Prachinburi Province, about 136km to the East of Bangkok, has been chosen by the Ministry of Tourism and Sports as one of their Unseen Destinations for Thailand. They recognised that many of the most popular sites in Thailand have become congested with tourists. In order to alleviate this problem they decided to launch an Unseen Destination campaign to help promote some of the lesser known attractions around Thailand. Although this campaign is mainly aimed at Thais, some foreign tourists who are repeat visitors might be interested in some of these places.


Our first stop was at Wat Bang Krabao in Bang Sang district. This is only 6 km from the city center. The main attraction is the image of revered monk Phra Khru Sitthisarnkhun (Lluang Pho Jad). He was the former abbot of the temple and very much respected by the local people, Another attraction is the boat used by King Rama V when he visited the province just over one hundred years ago. The temple also has hundred of “flying foxes”. The bats can be seen high up in the trees during the day. At sunset they all leave at the same time to go hunting for food.


The next place that we visited was Wat Ton Pho Sri Maha Pho in Sri Mahosot District. Here they have a giant Bodhi tree that is believed to be over 2,000 years old. It has a circumference of 20 meters and a height of 30 meters making it both the biggest and oldest of its kind in Thailand. Thais believe that this tree is an offshoot of the original bodhi tree that The Lord Buddha meditated and became enlightened underneath over 2,550 years ago. A sapling of this tree was brought to Thailand many years ago via Sri Lanka.


The third stop was at Muang Si Mahosot which is a large ancient town in Phetchaburi. Not much is left today apart from some moats carved into the natural laterite. In 1986, the Fine Arts Department found a giant pair of Buddha’s footprints carved into the laterite stone. In the middle of each footprint is a Dhammachak image. These are believed to be the oldest Buddha footprints in Thailand. At the same place there is a deep well which has water that is clear enough to drink.


Our next stop was the Yusuksuwan Museum on Prachintakham Road in Muang district. There are five buildings in the grounds of the museum that contains many collector’s items ranging from crockery to utensils, to rarely found vehicles and boats. Throughout the museum there are literally hundred of lanterns. Yusuksuwan Museum is open daily from 9 a.m. to 5 p.m. Admission is 150 Baht for foreign adults and 100 Baht for foreign children.
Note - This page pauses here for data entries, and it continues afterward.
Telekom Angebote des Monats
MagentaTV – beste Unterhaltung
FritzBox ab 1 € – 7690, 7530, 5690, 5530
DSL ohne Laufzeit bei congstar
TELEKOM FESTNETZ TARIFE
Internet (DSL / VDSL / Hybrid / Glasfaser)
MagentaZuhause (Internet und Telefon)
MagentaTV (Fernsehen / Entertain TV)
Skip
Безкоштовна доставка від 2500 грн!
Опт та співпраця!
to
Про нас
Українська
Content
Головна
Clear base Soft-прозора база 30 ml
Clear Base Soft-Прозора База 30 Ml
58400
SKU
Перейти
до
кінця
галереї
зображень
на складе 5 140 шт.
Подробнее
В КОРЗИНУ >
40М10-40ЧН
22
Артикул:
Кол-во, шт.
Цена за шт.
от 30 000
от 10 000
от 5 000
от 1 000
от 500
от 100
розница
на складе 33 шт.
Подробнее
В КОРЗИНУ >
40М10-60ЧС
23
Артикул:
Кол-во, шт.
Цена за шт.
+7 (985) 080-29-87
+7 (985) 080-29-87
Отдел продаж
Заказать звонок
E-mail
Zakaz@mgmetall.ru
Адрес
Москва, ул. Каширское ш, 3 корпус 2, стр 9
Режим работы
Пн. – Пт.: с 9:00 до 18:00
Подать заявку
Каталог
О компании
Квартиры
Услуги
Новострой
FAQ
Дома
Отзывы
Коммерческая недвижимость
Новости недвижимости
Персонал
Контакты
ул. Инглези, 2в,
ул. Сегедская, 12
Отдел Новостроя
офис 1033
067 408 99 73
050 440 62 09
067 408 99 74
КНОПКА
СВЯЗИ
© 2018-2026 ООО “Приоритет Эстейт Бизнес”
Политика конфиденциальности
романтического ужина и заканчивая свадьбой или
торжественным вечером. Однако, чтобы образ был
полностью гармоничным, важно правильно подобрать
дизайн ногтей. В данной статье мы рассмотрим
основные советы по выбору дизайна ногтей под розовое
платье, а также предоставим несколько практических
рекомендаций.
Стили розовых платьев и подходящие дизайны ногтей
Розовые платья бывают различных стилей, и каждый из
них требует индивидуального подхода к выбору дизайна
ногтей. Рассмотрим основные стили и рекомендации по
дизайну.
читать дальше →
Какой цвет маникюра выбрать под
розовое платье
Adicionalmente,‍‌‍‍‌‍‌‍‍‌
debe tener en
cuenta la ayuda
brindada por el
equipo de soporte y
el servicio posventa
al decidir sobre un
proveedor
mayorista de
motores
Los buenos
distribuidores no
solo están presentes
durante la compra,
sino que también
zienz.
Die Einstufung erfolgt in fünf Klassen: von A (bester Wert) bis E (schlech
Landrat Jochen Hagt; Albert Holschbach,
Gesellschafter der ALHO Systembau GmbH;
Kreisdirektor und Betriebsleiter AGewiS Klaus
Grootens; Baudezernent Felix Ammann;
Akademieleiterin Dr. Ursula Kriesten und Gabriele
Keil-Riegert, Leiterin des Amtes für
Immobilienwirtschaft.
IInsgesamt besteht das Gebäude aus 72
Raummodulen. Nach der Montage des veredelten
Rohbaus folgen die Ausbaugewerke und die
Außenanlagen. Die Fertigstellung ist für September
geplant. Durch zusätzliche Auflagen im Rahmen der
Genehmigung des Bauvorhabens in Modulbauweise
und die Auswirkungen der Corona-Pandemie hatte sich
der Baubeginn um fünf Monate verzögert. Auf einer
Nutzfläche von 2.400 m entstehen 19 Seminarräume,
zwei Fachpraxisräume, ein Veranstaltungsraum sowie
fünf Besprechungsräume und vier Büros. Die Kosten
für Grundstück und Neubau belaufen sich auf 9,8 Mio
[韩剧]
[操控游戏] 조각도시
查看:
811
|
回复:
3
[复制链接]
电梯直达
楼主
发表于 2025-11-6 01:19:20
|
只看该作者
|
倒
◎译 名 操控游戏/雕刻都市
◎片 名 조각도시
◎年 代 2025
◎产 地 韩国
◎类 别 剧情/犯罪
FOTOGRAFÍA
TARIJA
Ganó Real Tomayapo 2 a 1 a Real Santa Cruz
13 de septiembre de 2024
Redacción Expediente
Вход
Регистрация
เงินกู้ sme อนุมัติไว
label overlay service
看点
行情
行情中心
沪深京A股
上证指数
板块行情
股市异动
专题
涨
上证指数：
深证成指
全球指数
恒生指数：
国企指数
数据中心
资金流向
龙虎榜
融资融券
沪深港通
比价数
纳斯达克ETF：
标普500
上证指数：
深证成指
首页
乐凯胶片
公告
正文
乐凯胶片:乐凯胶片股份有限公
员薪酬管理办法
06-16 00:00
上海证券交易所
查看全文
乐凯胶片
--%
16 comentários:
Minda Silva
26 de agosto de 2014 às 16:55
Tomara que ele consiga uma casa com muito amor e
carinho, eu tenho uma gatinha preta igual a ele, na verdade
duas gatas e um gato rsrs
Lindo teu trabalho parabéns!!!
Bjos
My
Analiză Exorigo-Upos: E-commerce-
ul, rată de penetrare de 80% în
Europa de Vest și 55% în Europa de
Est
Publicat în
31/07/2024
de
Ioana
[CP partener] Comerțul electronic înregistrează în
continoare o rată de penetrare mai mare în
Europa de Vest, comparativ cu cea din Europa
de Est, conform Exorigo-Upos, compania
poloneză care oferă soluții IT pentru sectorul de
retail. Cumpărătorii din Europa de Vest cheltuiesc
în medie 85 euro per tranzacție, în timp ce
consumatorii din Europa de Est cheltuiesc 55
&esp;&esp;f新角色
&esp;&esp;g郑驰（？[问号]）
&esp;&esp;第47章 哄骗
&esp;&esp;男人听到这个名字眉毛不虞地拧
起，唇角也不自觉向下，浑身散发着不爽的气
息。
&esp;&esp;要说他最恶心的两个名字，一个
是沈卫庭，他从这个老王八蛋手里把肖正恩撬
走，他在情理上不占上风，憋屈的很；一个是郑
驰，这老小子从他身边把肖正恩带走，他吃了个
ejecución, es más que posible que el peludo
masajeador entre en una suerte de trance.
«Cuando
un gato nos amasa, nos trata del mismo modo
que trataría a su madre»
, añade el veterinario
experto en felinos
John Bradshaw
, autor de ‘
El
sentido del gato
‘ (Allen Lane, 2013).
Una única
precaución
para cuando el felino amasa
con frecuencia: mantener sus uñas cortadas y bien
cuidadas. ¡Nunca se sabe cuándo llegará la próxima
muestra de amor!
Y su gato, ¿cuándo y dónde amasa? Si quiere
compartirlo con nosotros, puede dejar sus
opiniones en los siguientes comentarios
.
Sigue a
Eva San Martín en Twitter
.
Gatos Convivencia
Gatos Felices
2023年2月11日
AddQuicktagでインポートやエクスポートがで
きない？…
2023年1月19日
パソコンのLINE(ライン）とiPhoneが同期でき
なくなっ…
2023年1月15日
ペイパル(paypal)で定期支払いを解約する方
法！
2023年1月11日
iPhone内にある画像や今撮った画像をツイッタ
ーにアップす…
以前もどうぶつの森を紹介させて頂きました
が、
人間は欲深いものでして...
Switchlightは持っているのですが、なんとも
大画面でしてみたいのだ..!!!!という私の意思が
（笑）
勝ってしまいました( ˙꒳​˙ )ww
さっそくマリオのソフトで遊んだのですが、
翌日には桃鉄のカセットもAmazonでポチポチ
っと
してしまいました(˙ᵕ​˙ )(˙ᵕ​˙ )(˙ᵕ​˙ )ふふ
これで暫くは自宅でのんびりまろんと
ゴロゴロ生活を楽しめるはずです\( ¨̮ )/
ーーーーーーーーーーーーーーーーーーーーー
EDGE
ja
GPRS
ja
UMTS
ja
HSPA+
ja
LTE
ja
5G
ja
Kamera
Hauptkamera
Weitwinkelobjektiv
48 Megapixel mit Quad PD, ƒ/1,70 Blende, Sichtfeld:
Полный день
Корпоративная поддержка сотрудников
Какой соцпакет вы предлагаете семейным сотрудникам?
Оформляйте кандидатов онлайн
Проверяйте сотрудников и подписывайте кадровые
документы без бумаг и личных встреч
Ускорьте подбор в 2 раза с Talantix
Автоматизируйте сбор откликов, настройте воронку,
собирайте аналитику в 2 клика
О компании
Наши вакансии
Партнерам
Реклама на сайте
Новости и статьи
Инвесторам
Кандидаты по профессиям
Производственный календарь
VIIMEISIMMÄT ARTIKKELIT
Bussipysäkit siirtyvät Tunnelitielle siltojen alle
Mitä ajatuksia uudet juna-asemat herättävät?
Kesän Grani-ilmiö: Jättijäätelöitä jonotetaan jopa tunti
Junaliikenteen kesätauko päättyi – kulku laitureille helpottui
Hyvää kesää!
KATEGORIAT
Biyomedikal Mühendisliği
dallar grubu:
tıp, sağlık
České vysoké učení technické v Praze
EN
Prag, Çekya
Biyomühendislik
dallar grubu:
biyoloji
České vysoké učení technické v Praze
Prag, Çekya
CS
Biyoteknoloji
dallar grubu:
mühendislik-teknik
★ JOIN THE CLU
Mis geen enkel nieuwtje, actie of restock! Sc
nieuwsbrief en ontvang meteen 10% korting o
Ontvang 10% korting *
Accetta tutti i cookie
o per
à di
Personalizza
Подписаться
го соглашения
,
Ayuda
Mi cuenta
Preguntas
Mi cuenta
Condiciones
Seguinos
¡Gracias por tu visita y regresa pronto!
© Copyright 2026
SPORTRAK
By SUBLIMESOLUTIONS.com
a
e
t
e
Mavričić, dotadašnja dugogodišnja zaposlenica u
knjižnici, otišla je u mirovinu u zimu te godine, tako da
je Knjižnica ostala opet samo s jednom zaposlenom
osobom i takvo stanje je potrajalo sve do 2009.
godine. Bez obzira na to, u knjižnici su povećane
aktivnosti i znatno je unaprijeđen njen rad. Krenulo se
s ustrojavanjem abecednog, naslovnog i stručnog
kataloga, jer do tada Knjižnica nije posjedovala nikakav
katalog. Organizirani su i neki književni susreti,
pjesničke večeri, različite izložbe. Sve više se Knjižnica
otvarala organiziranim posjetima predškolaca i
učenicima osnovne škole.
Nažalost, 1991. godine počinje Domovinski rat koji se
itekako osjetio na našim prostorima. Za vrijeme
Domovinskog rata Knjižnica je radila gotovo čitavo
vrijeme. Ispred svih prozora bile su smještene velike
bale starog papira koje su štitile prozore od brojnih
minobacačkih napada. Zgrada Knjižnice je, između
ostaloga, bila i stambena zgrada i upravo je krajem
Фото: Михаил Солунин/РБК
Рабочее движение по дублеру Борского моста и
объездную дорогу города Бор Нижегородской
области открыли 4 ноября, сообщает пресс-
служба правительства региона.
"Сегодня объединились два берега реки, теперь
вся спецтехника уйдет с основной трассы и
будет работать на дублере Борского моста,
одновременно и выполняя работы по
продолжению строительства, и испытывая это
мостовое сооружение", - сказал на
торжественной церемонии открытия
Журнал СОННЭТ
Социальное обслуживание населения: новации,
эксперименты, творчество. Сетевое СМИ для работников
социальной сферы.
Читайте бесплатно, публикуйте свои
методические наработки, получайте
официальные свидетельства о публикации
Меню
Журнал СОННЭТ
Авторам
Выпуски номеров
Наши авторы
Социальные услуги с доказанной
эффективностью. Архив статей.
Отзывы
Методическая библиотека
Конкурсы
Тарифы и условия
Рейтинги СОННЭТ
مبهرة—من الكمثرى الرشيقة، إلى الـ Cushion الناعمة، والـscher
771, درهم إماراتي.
Thai prices are 80B/30B.


In the grounds of the Chao Phaya Abhaibhubejr Hospital there is a Renaissance style building that was turned into the Thai Medicine Museum in 1996. The two-storey building has a dome in the middle and exterior walls of flowery stucco dcorated on doors and widows. The interior decor is of Western style. It was built in 1909 as a residence for King Rama V but he passed away before he had a chance to return to the province.The museum collects and conserves Thai medicines, Thai herbs and local medicine.


Our final stop was at Wat Mai Dong Krathong Yan in Sri Maha Bodhi district. Here they have an interesting folk museum which tells the life of the Thai-Puan people. They come from Laos and are known for handwoven textiles, especially the striped and patterned pakama, a short sarong worn by men, and a pasin tin jok, a longer women’s skirt. This community also have a homestay project where you can stay with local families.